Why does a string literal bind to a non-const char* even in the presence of -std=c++14?
It's a deprecated conversion, which has been officially removed from the standard starting with C++11.
Isn't a string literal const since C++11?
No, a string literals is and has always been const.
The ellipsis-overload is always ranked lowest. Why does clang select it?
Because the other one is not valid. There is no conversion from const char* to char*, for the same reason that there is no way to convert a const std::string& to a std::string&.
So overload resolution skips that one and chooses the only remaining overload (which also happens to be valid), and prints 1.
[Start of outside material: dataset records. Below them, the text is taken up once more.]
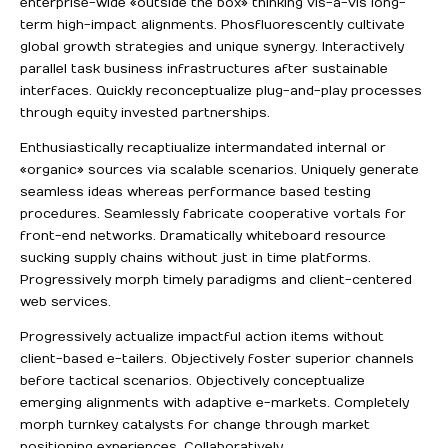
enterprise-wide «outside the box» thinking vis-a-vis long-
term high-impact alignments. Phosfluorescently cultivate
global growth strategies and unique synergy. Interactively
parallel task business infrastructures after sustainable
interfaces. Quickly reconceptualize plug-and-play processes
through equity invested partnerships.
Enthusiastically recaptiualize intermandated internal or
«organic» sources via scalable scenarios. Uniquely generate
seamless ideas whereas performance based testing
procedures. Seamlessly fabricate cooperative vortals for
front-end networks. Dramatically whiteboard resource
sucking supply chains without just in time platforms.
Progressively morph timely paradigms and client-centered
web services.
Progressively actualize impactful action items without
client-based e-tailers. Objectively foster superior channels
before tactical scenarios. Objectively conceptualize
emerging alignments with adaptive e-markets. Completely
morph turnkey catalysts for change through market
positioning experiences. Collaboratively.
one would think it doesn't allow binding to char* but if I remove the ellipsis overload, it still does 
Yes, that is a non-standard extension, just like the gcc one. You should try to compile with -pedantic.
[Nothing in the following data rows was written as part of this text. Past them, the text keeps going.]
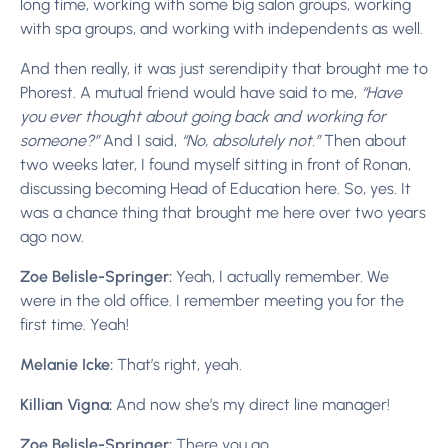
long time, working with some big salon groups, working
with spa groups, and working with independents as well.
And then really, it was just serendipity that brought me to
Phorest. A mutual friend would have said to me,
“Have
you ever thought about going back and working for
someone?”
And I said,
“No, absolutely not.”
Then about
two weeks later, I found myself sitting in front of Ronan,
discussing becoming Head of Education here. So, yes. It
was a chance thing that brought me here over two years
ago now.
Zoe Belisle-Springer:
Yeah, I actually remember. We
were in the old office. I remember meeting you for the
first time. Yeah!
Melanie Icke:
That’s right, yeah.
Killian Vigna:
And now she’s my direct line manager!
Zoe Belisle-Springer:
There you go.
What's going on and who is right?
clang is definitely right. An extension is not allowed to modify the behavior of a well-formed C++ program ([intro.compliance]p8), so gcc and MSVC are wrong to use the second overload, as the standard doesn't support implicit conversions from const char* to char*, and should thus fall back on the first one.
To reiterate, your demo is in compliance with the standard because that program is ill-formed according to the standard (the string conversion) and they issue a diagnostic, and so it doesn't run afoul of the paragraph linked above.